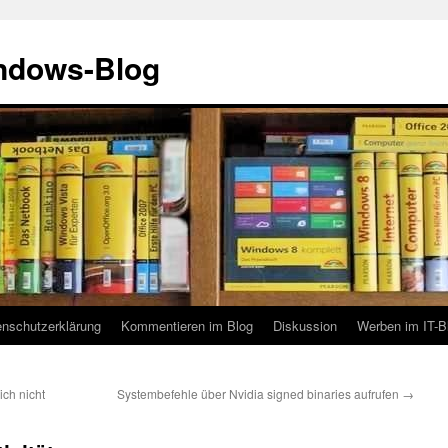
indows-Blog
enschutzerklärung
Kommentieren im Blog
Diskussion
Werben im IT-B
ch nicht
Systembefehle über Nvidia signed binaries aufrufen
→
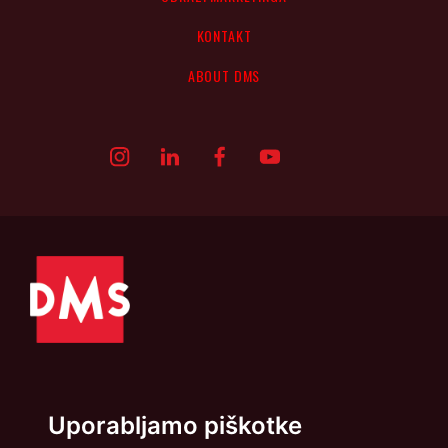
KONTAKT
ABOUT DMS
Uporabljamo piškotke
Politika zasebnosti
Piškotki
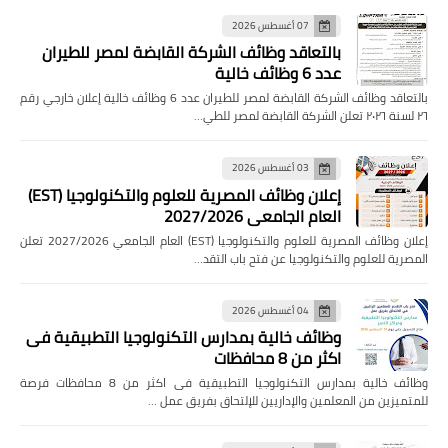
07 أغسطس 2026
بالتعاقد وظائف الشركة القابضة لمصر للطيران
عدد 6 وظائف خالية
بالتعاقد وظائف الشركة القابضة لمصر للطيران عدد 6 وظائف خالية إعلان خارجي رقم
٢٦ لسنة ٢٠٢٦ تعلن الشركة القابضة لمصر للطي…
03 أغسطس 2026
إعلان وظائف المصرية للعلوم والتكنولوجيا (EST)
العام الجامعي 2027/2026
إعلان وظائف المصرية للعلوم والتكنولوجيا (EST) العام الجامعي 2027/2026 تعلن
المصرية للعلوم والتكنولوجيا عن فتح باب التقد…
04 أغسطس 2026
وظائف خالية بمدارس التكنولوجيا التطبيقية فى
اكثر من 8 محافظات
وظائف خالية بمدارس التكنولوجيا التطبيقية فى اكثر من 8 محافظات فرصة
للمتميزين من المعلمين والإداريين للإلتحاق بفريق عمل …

::::::::::

Task to carry out - Reproduce every line of text in the listing above without changing anything, and leave out the pictures.

Written response -
indows-Blog
enschutzerklärung
Kommentieren im Blog
Diskussion
Werben im IT-B
ch nicht
Systembefehle über Nvidia signed binaries aufrufen
→
KONTAKT
ABOUT DMS
Uporabljamo piškotke
Politika zasebnosti
Piškotki
07 أغسطس 2026
بالتعاقد وظائف الشركة القابضة لمصر للطيران
عدد 6 وظائف خالية
بالتعاقد وظائف الشركة القابضة لمصر للطيران عدد 6 وظائف خالية إعلان خارجي رقم
٢٦ لسنة ٢٠٢٦ تعلن الشركة القابضة لمصر للطي…
03 أغسطس 2026
إعلان وظائف المصرية للعلوم والتكنولوجيا (EST)
العام الجامعي 2027/2026
إعلان وظائف المصرية للعلوم والتكنولوجيا (EST) العام الجامعي 2027/2026 تعلن
المصرية للعلوم والتكنولوجيا عن فتح باب التقد…
04 أغسطس 2026
وظائف خالية بمدارس التكنولوجيا التطبيقية فى
اكثر من 8 محافظات
وظائف خالية بمدارس التكنولوجيا التطبيقية فى اكثر من 8 محافظات فرصة
للمتميزين من المعلمين والإداريين للإلتحاق بفريق عمل …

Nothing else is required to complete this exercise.